The U.S. Court of Appeals for the Eleventh Circuit was faced with some controversial questions in Franza v. Royal Caribbean Cruises, LTD, 2014 U.S. App. LEXIS 21375 (11th Cir., 11/10/14), a case in which an injured ship's passenger received allegedly negligent treatment in the ship's medical clinic by contractor medical providers. The passenger soon died.

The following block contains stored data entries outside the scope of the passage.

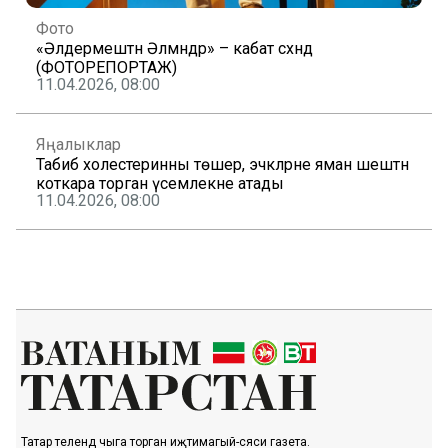
Фото
«Әлдермештән Әлмәндәр» – кабат сәхнәдә
(ФОТОРЕПОРТАЖ)
11.04.2026, 08:00
Яңалыклар
Табиб холестеринны төшерә, эчәкләрне яман шештән
коткара торган үсемлекне атады
11.04.2026, 08:00
Татар телендә чыга торган иҗтимагый-сәяси газета.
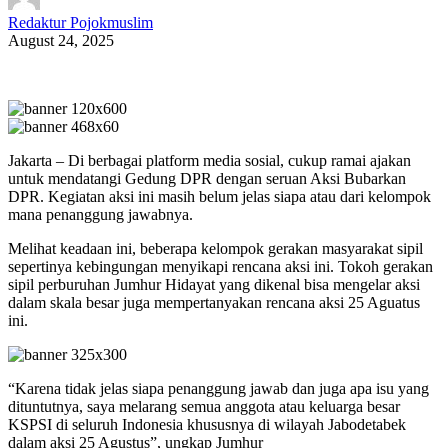
Redaktur Pojokmuslim
August 24, 2025
Jakarta – Di berbagai platform media sosial, cukup ramai ajakan
untuk mendatangi Gedung DPR dengan seruan Aksi Bubarkan
DPR. Kegiatan aksi ini masih belum jelas siapa atau dari kelompok
mana penanggung jawabnya.
Melihat keadaan ini, beberapa kelompok gerakan masyarakat sipil
sepertinya kebingungan menyikapi rencana aksi ini. Tokoh gerakan
sipil perburuhan Jumhur Hidayat yang dikenal bisa mengelar aksi
dalam skala besar juga mempertanyakan rencana aksi 25 Aguatus
ini.
“Karena tidak jelas siapa penanggung jawab dan juga apa isu yang
dituntutnya, saya melarang semua anggota atau keluarga besar
KSPSI di seluruh Indonesia khususnya di wilayah Jabodetabek
dalam aksi 25 Agustus”, ungkap Jumhur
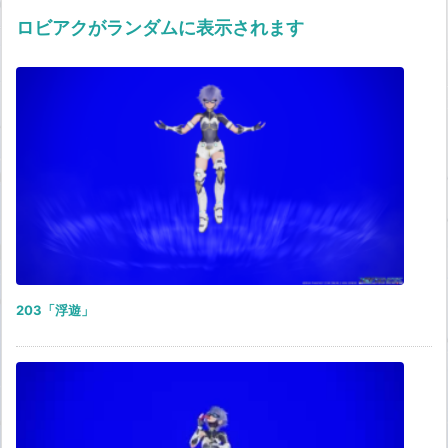
ロビアクがランダムに表示されます
203「浮遊」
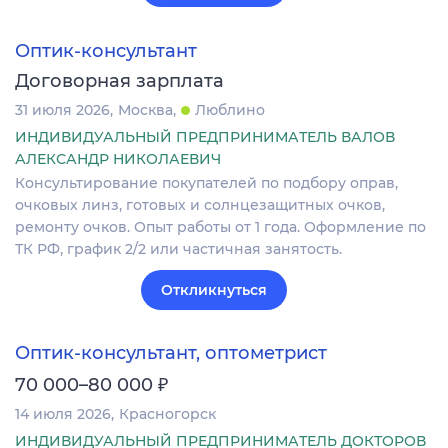
Оптик-консультант
Договорная зарплата
31 июля 2026
Москва
Люблино
ИНДИВИДУАЛЬНЫЙ ПРЕДПРИНИМАТЕЛЬ ВАЛОВ
АЛЕКСАНДР НИКОЛАЕВИЧ
Консультирование покупателей по подбору оправ,
очковых линз, готовых и солнцезащитных очков,
ремонту очков. Опыт работы от 1 года. Оформление по
ТК РФ, график 2/2 или частичная занятость.
Откликнуться
Оптик-консультант, оптометрист
₽
70 000–80 000
14 июля 2026
Красногорск
ИНДИВИДУАЛЬНЫЙ ПРЕДПРИНИМАТЕЛЬ ДОКТОРОВ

First, the appellate court had to decide if it should follow the so-called “Barbetta Rule,” enunciated by the Fifth Circuit in Barbetta v. S/S Bermuda Star, 848 F.2d 1364 (5th Cir. 1988), which says that under no circumstances may a ship's passenger hold a ship operator liable under agency theory for the negligence of onboard medical personnel, no matter how much control the ship's owner exercises over its medical staff. As we discussed in Part One of this article, the Eleventh Circuit determined that the Barbetta Rule was not relevant to today's world, where principals are often compelled to answer for the acts of their agents, and where ship owners are no longer cut off from communication with their ships when they have gone out to sea. Quoting Oliver Wendell Holmes (The Path of the Law, 10 Harv. L. Rev., 469 (1897)), the court declared that, ultimately, it “should not follow a rule of law simply because 'it was laid down in the time of Henry IV,' particularly where the grounds upon which it was laid down have vanished long since, and the rule simply persists from blind imitation of the past.”